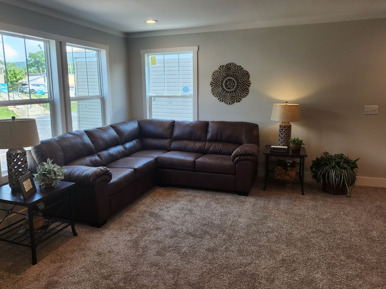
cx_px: 178
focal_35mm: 26
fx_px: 290
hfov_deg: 67.2
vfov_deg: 53.0
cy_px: 133
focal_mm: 5.4
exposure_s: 1/120
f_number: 1.8
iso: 40
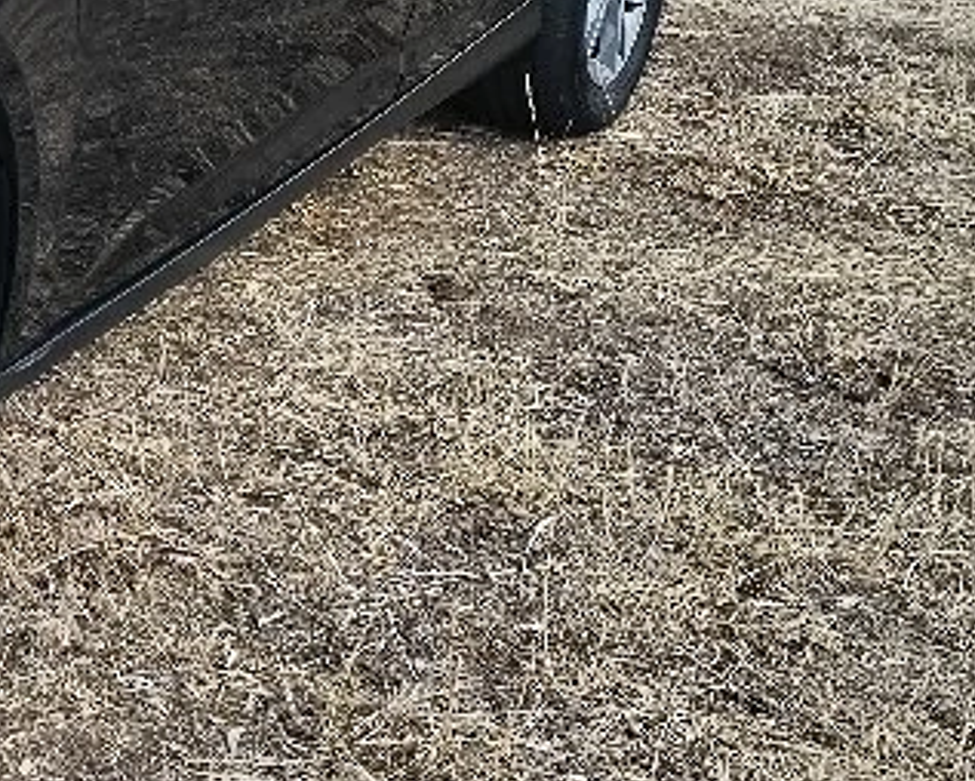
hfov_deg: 20.7
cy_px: 83
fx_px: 2310
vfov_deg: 18.9
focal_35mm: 80
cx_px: -446
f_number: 1.8
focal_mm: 4.75
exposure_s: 1/833
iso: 100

** YOUR OBJECTIVE **
The lines from the one containing "hfov_deg: 67.2" to the final line of the material, both ends included, should be retyped exactly and alone, with no pictures.

** EXERCISE OUTPUT **
hfov_deg: 67.2
vfov_deg: 53.0
cy_px: 133
focal_mm: 5.4
exposure_s: 1/120
f_number: 1.8
iso: 40
hfov_deg: 20.7
cy_px: 83
fx_px: 2310
vfov_deg: 18.9
focal_35mm: 80
cx_px: -446
f_number: 1.8
focal_mm: 4.75
exposure_s: 1/833
iso: 100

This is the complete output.